## Question 5:

### Part (i):

| Answer | Marks | Guidance |
|--------|-------|----------|
| $2\sin x \cdot \frac{\sin x}{\cos x} = 4\cos x - 1$, $2\sin^2 x = 4\cos^2 x - \cos x$ | M1 | Use $\tan x = \frac{\sin x}{\cos x}$ and rearrange to a form not involving fractions.

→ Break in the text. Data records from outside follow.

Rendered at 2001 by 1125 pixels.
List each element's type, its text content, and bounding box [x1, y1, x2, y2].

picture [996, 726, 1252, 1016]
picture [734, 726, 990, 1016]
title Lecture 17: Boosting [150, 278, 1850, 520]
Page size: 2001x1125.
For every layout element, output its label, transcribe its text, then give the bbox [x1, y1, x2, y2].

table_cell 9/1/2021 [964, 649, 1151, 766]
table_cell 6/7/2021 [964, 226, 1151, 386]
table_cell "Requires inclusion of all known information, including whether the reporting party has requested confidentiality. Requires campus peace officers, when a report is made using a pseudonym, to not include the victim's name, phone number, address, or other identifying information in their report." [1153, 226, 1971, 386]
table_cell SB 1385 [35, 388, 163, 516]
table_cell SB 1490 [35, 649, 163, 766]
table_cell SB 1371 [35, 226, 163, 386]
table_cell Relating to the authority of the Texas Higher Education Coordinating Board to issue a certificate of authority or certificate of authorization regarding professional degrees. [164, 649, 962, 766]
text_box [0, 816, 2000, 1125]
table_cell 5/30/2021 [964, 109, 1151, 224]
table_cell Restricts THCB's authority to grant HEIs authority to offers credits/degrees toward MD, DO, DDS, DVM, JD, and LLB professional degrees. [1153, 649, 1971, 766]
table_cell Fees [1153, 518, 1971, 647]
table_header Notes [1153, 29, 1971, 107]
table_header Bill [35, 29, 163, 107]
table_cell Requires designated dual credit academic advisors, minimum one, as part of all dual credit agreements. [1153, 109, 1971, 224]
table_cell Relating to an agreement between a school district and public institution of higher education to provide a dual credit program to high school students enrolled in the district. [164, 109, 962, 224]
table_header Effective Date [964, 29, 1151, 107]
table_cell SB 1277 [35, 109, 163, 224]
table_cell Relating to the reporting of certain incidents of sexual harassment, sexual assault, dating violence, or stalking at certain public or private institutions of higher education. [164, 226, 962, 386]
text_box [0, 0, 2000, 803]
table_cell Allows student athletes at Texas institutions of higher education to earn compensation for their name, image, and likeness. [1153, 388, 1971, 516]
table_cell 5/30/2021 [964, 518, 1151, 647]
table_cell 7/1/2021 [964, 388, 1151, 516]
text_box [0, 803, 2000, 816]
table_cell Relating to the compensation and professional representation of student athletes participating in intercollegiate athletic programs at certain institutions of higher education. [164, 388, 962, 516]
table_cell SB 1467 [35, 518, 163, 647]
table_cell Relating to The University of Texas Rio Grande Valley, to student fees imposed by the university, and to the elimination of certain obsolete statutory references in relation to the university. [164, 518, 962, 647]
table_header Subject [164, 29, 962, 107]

Must multiply all terms by $\cos x$ so $4\cos^2 x - 1$ is M0, but allow M1 for $\cos x(4\cos x - 1)$ even if subsequent errors |
| $2 - 2\cos^2 x = 4\cos^2 x - \cos x$ | M1 | Use $\sin^2 x = 1 - \cos^2 x$. Must be used correctly, so M0 for $1 - 2\cos^2 x$. Must be attempting quadratic in $\cos x$ so M0 for $\cos^2 x = 1 - \sin^2 x$ |
| $6\cos^2 x - \cos x - 2 = 0$ | A1 | Must be equation ie $= 0$. Allow poor notation as long as final answer is correct |

### Part (ii):

| Answer | Marks | Guidance |
|--------|-------|----------|
| $(3\cos x - 2)(2\cos x + 1) = 0$ | M1 | Attempt to solve quadratic in $\cos x$. This mark is just for solving a 3 term quadratic. Condone any substitution used, including $x = \cos x$ |
| $\cos x = \frac{2}{3}$, $\cos x = -\frac{1}{2}$ | M1 | Attempt to find $x$ from root(s) of quadratic. Attempt $\cos^{-1}$ of at least one root. Allow for just stating $\cos^{-1}$ (their root) inc if $|\cos x| > 1$ |
| At least 2 correct angles | A1 | Allow 3sf or better. Must come from correct solution of quadratic. Allow radian equivs $0.841$, $5.44$, $\frac{2\pi}{3}$ or $2.09$, $\frac{4\pi}{3}$ or $4.19$ |
| $x = 48.2°, 312°, 120°, 240°$ all correct, no extras | A1 | Must be in degrees. **SR** if no working shown then allow **B1** for 2 correct angles or **B2** for 4 correct angles, no extras |

---